## TEXT SHOWN
%%

HashTable::HashTable(int s)
{
    size = s;
    List = new DynamicList[s];
    srand (time(NULL));
}

//Destructor: deallocates all dynamically allocated memory.
HashTable::~HashTable()
{
    List->clear();
    delete [] List;
}

//insert: insert's it's argument into the hash table.  calls the hash function to obtain an appropriate hash address.  Returns 0 if successful, -1 otherwise.
int HashTable::insert(std::string key)
{
    int index;
    index = hash(key);
    List[index].append(key);
    int numFound = List[index].find(key);
    if(numFound != -1)
    {
        std::cout << "Insert Successful" << std::endl;
        return 0;
    }
    else
    {
        std::cout << "Insert Failed HT" << std::endl;
        return -1;
    }
}

//remove: removes the first key matching it's argument from the hash table.  Returns 0 if successful, -1 otherwise.
int HashTable::remove(std::string key)
{
    for(int i = 0; i < size; i++)
    {
        std::cout << "Check bucket: " << i << std::endl;
        int removed = List->remove(key);
        if(removed == 0)
        {
            std::cout << "Removal Successful" << std::endl;
            return 0;
        }
        std::cout << "Unsuccessful removal" << std::endl;
    }
    std::cout << "Error in hash remove" << std::endl;
    return -1;
}

//find: returns true if a key matching it's argument is found, false otherwise.
bool HashTable::find(std::string key)
{
    for(int i = 0; i < size; i++)
    {
        int found = -666;
        found = List[i].find(key);
        if(found > 0)

%%

## WHAT IS NEEDED
Extract the part of the hash table code above starting at "bool HashTable::find(std::string key)" and ending at "if(found > 0)", with every character unchanged.

## EXERCISE DATA
%%

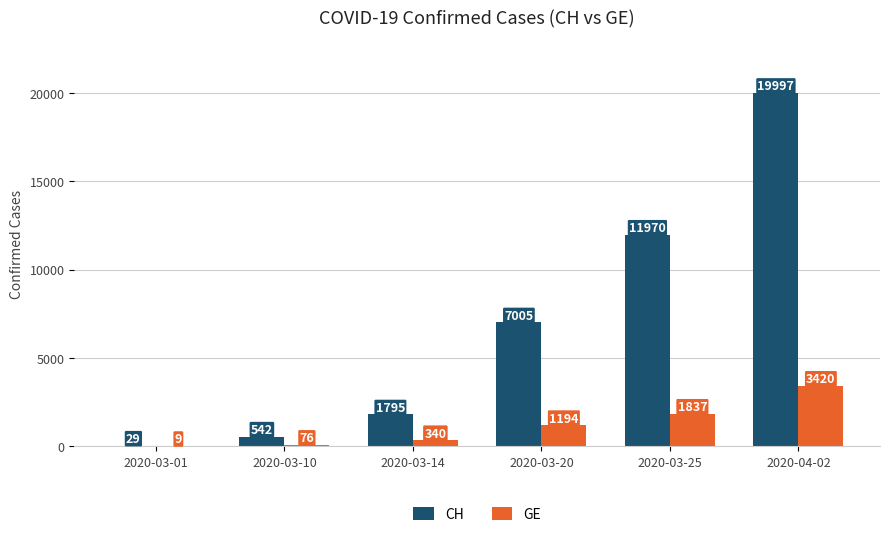

Is it true that CH equals 542 at 2020-03-10?

True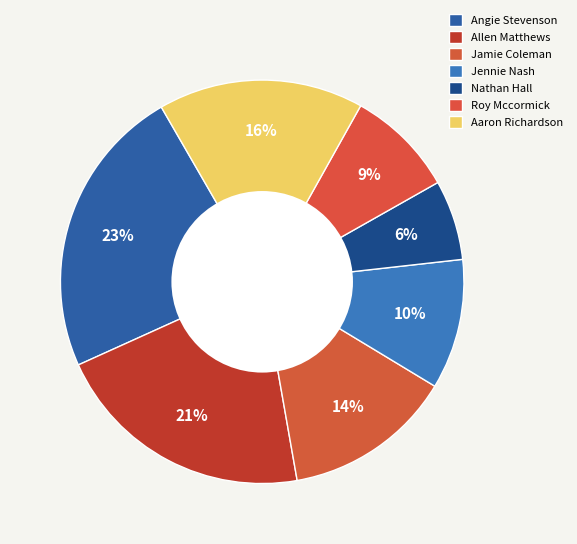

Combined, do Jennie Nash and Angie Stevenson account for over 50%?

No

%%

## EXPECTED OUTPUT
bool HashTable::find(std::string key)
{
    for(int i = 0; i < size; i++)
    {
        int found = -666;
        found = List[i].find(key);
        if(found > 0)